What then would I say a woman should be permitted to do?
– Teach Sunday school
– Lead a ladies Bible study
– Offer leadership to her home (under the authority given to her by her husband)
– Speak on matters that are not spiritual in nature (ie, talk about a missions trip, rather than preach on a passage)
I’m sure there are more things that a woman could do; I just have not got them in my head. 🙂
What I would say they definitely should not do:
– Preach to the church (men & women together)
– Lead a church (be head or assistant pastor)
– Be a deacon, warden, or other leader in the church which would require leadership of the men
Exception: If there is no male person available to do the job needed, then a woman could step up to the job needing to be filled, and fill it until a man is available to do the job.

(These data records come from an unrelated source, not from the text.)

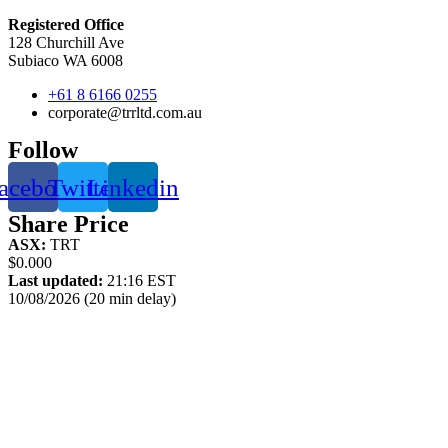
Registered Office
128 Churchill Ave
Subiaco WA 6008
+61 8 6166 0255
corporate@trrltd.com.au
Follow
acebook
Twitter
Linkedin
Share Price
ASX:
TRT
$0.000
Last updated:
21:16 EST
10/08/2026 (20 min delay)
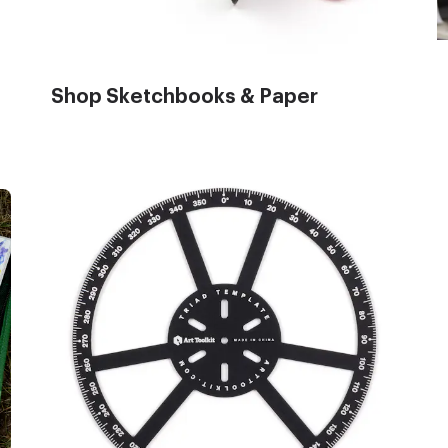
Shop Sketchbooks & Paper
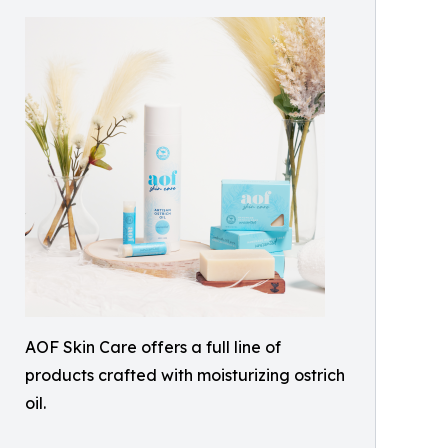
AOF Skin Care offers a full line of
products crafted with moisturizing ostrich
oil.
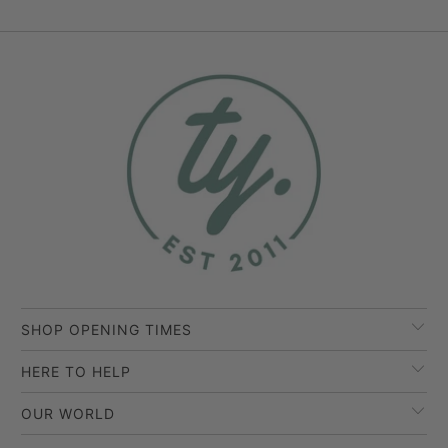
SHOP OPENING TIMES
HERE TO HELP
OUR WORLD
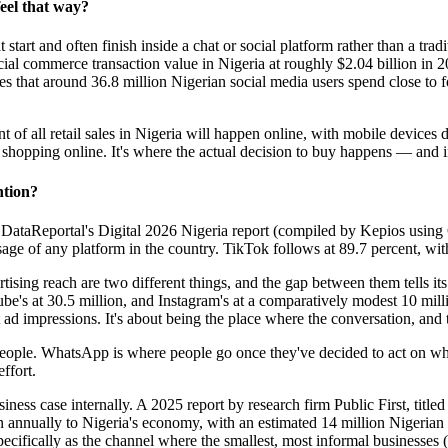
feel that way?
start and often finish inside a chat or social platform rather than a tradi
al commerce transaction value in Nigeria at roughly $2.04 billion in 20
es that around 36.8 million Nigerian social media users spend close to f
f all retail sales in Nigeria will happen online, with mobile devices dr
shopping online. It's where the actual decision to buy happens — and in
ntion?
o DataReportal's Digital 2026 Nigeria report (compiled by Kepios usi
sage of any platform in the country. TikTok follows at 89.7 percent, wi
ertising reach are two different things, and the gap between them tells 
Tube's at 30.5 million, and Instagram's at a comparatively modest 10 m
t ad impressions. It's about being the place where the conversation, and
f people. WhatsApp is where people go once they've decided to act on wh
ffort.
iness case internally. A 2025 report by research firm Public First, title
annually to Nigeria's economy, with an estimated 14 million Nigerian
fically as the channel where the smallest, most informal businesses (a 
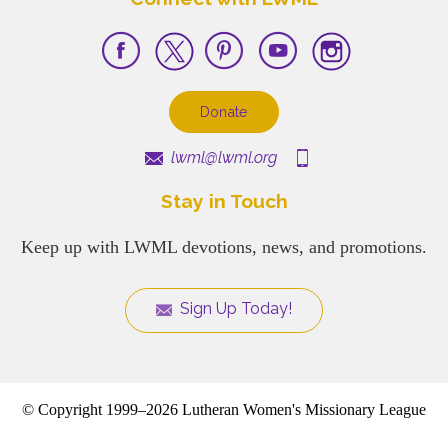
Donate
lwml@lwml.org
Stay in Touch
Keep up with LWML devotions, news, and promotions.
Sign Up Today!
© Copyright 1999–2026 Lutheran Women's Missionary League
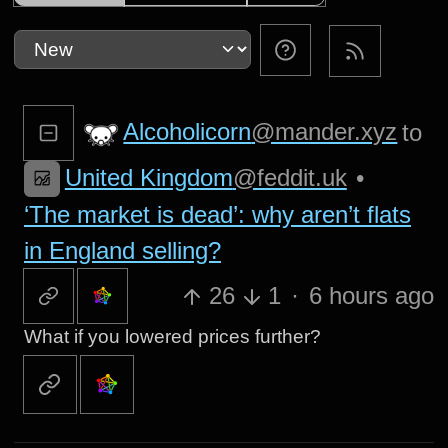
Alcoholicorn
@mander.xyz
to
United Kingdom
@feddit.uk
•
‘The market is dead’: why aren’t flats
in England selling?
26
1
·
6 hours ago
What if you lowered prices further?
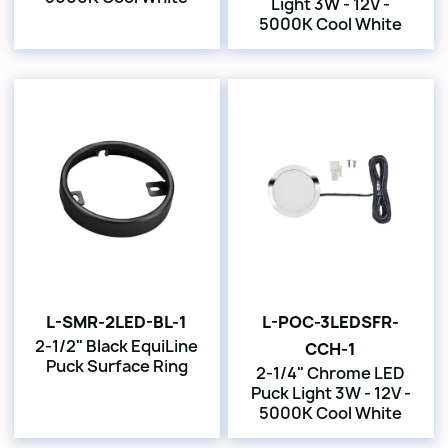
Light 3W - 12V -
5000K Cool White
L-SMR-2LED-BL-1
L-POC-3LEDSFR-
2-1/2" Black EquiLine
CCH-1
Puck Surface Ring
2-1/4" Chrome LED
Puck Light 3W - 12V -
5000K Cool White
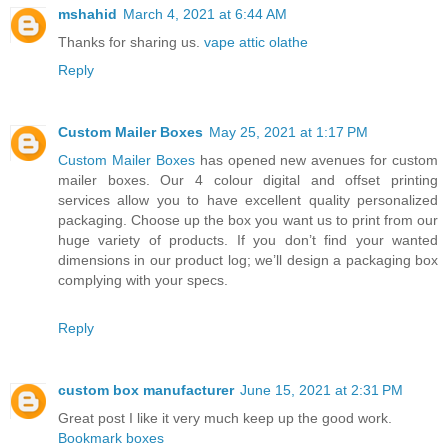
mshahid
March 4, 2021 at 6:44 AM
Thanks for sharing us.
vape attic olathe
Reply
Custom Mailer Boxes
May 25, 2021 at 1:17 PM
Custom Mailer Boxes
has opened new avenues for custom
mailer boxes. Our 4 colour digital and offset printing
services allow you to have excellent quality personalized
packaging. Choose up the box you want us to print from our
huge variety of products. If you don’t find your wanted
dimensions in our product log; we’ll design a packaging box
complying with your specs.
Reply
custom box manufacturer
June 15, 2021 at 2:31 PM
Great post I like it very much keep up the good work.
Bookmark boxes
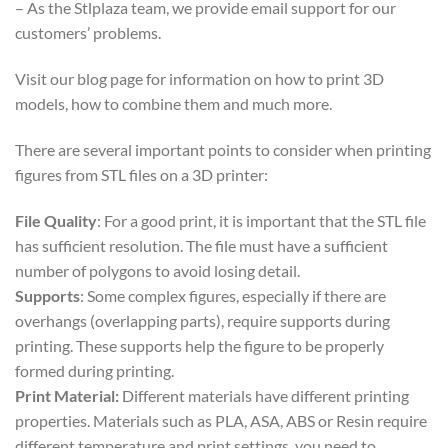
– As the Stlplaza team, we provide email support for our
customers’ problems.
Visit our blog page for information on how to print 3D
models, how to combine them and much more.
There are several important points to consider when printing
figures from STL files on a 3D printer:
File Quality
: For a good print, it is important that the STL file
has sufficient resolution. The file must have a sufficient
number of polygons to avoid losing detail.
Supports
: Some complex figures, especially if there are
overhangs (overlapping parts), require supports during
printing. These supports help the figure to be properly
formed during printing.
Print Material:
Different materials have different printing
properties. Materials such as PLA, ASA, ABS or Resin require
different temperature and print settings, you need to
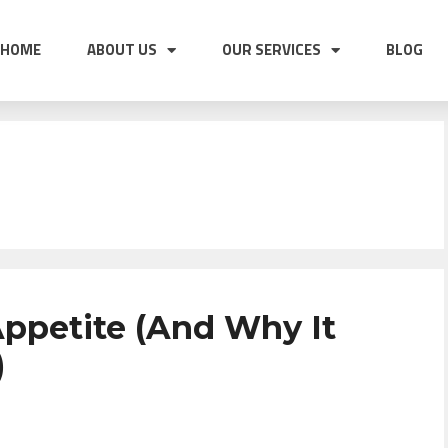
HOME
ABOUT US
OUR SERVICES
BLOG
ppetite (And Why It
)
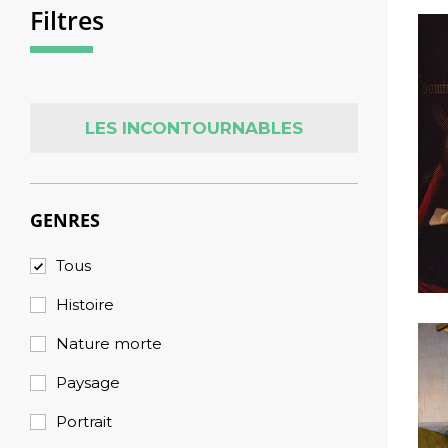
Filtres
LES INCONTOURNABLES
GENRES
Tous
Histoire
Nature morte
Paysage
Portrait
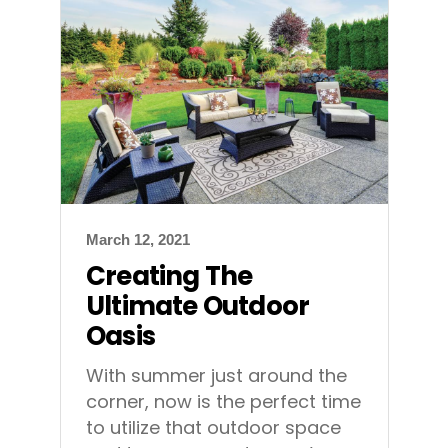
March 12, 2021
Creating The
Ultimate Outdoor
Oasis
With summer just around the
corner, now is the perfect time
to utilize that outdoor space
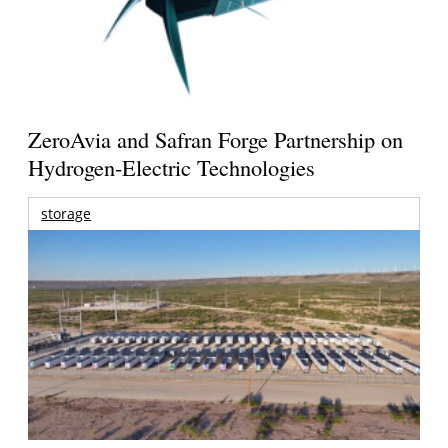
ZeroAvia and Safran Forge Partnership on
Hydrogen-Electric Technologies
storage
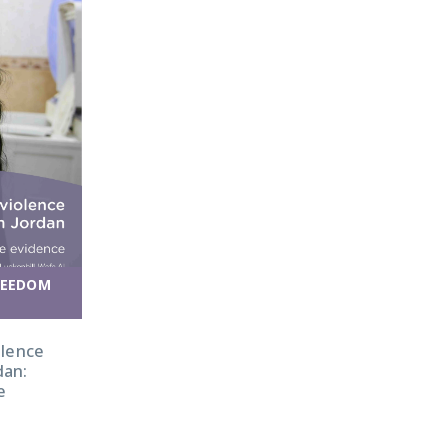
REEDOM
olence
dan:
e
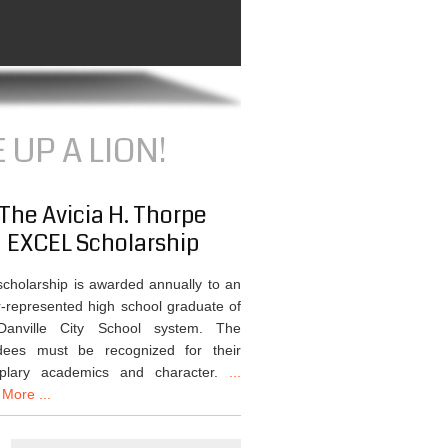
 UP A LION!
The Avicia H. Thorpe
EXCEL Scholarship
scholarship is awarded annually to an
-represented high school graduate of
Danville City School system. The
dees must be recognized for their
plary academics and character.
...
More ...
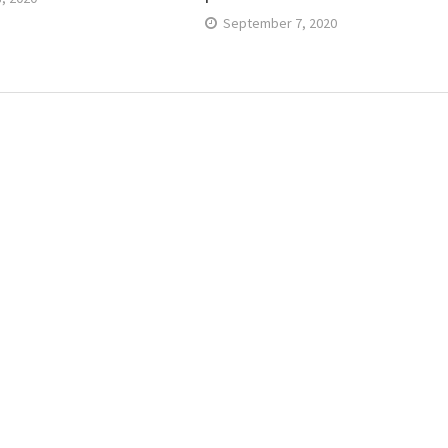
September 7, 2020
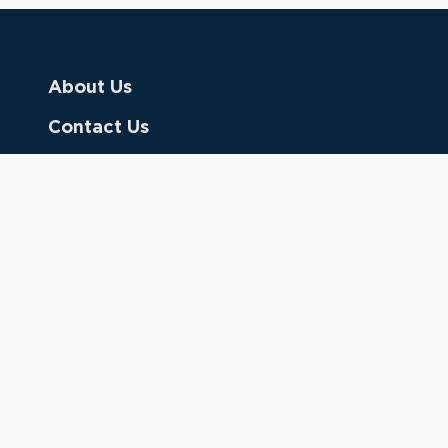
About Us
Contact Us
Donate
Referring Doctors
Clinical Keywords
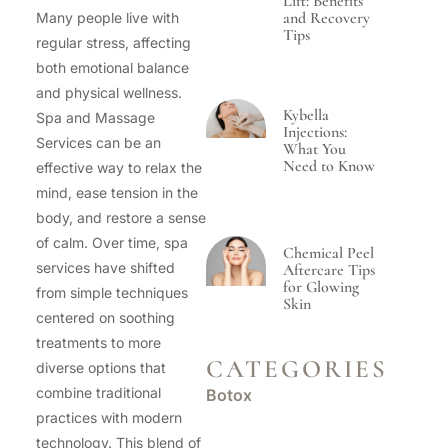
Lift: Benefits
and Recovery
Many people live with
Tips
regular stress, affecting
both emotional balance
and physical wellness.
Kybella
Spa and Massage
Injections:
Services can be an
What You
Need to Know
effective way to relax the
mind, ease tension in the
body, and restore a sense
of calm. Over time, spa
Chemical Peel
services have shifted
Aftercare Tips
for Glowing
from simple techniques
Skin
centered on soothing
treatments to more
CATEGORIES
diverse options that
combine traditional
Botox
practices with modern
technology. This blend of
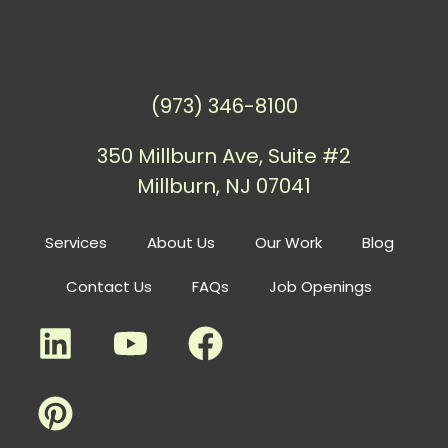
(973) 346-8100
350 Millburn Ave, Suite #2
Millburn, NJ 07041
Services
About Us
Our Work
Blog
Contact Us
FAQs
Job Openings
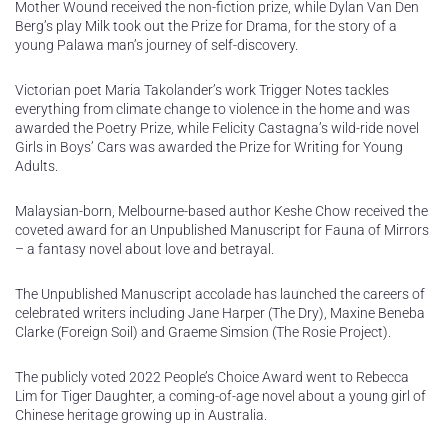
Mother Wound received the non-fiction prize, while Dylan Van Den
Berg’s play Milk took out the Prize for Drama, for the story of a
young Palawa man’s journey of self-discovery.
Victorian poet Maria Takolander’s work Trigger Notes tackles
everything from climate change to violence in the home and was
awarded the Poetry Prize, while Felicity Castagna’s wild-ride novel
Girls in Boys’ Cars was awarded the Prize for Writing for Young
Adults.
Malaysian-born, Melbourne-based author Keshe Chow received the
coveted award for an Unpublished Manuscript for Fauna of Mirrors
– a fantasy novel about love and betrayal.
The Unpublished Manuscript accolade has launched the careers of
celebrated writers including Jane Harper (The Dry), Maxine Beneba
Clarke (Foreign Soil) and Graeme Simsion (The Rosie Project).
The publicly voted 2022 People’s Choice Award went to Rebecca
Lim for Tiger Daughter, a coming-of-age novel about a young girl of
Chinese heritage growing up in Australia.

I’m really hoping I was clear enough that people will understand what I’m saying– not that women can never lead, but that as a general rule, they shouldn’t be leading a church/Christian organization. 🙂 (And, the organization should just be not on their own– a male could co-lead with a female… just not just allow a woman to run the show.)
It’s quite an interesting read.
Here’s what stands out: These kids are smart. And thoughtful. They’re forthcoming, interesting, and respectful of each other. They discuss these issues, but have such dogmatic starting points that it’s interesting to see them grapple with the inherent contradictions — like the fact that they believe women shouldn’t be in positions of authority and shouldn’t teach men, and yet the person who founded and runs this chastity-education site is female.
I suspect that many of these kids are smart enough to eventually break out of their narrow religious confines. Not that they’ll necessary renounce Christianity, but that perhaps they’ll realize that the Christianity they held at 14 — which precluded even holding hands, discouraged dating, and relied on Dad for everything — isn’t the same religion that they’re comfortable practicing at 18, or 25, or 40.
I certainly hope so.
*Note: An erection may be a response to visual stimuli, or to nervousness, or to certain thoughts, or to stress, or to just being a teenage boy. The erection is natural and normal. The idea that the erection causes the boy to do something violent is not natural or normal, or anywhere near true.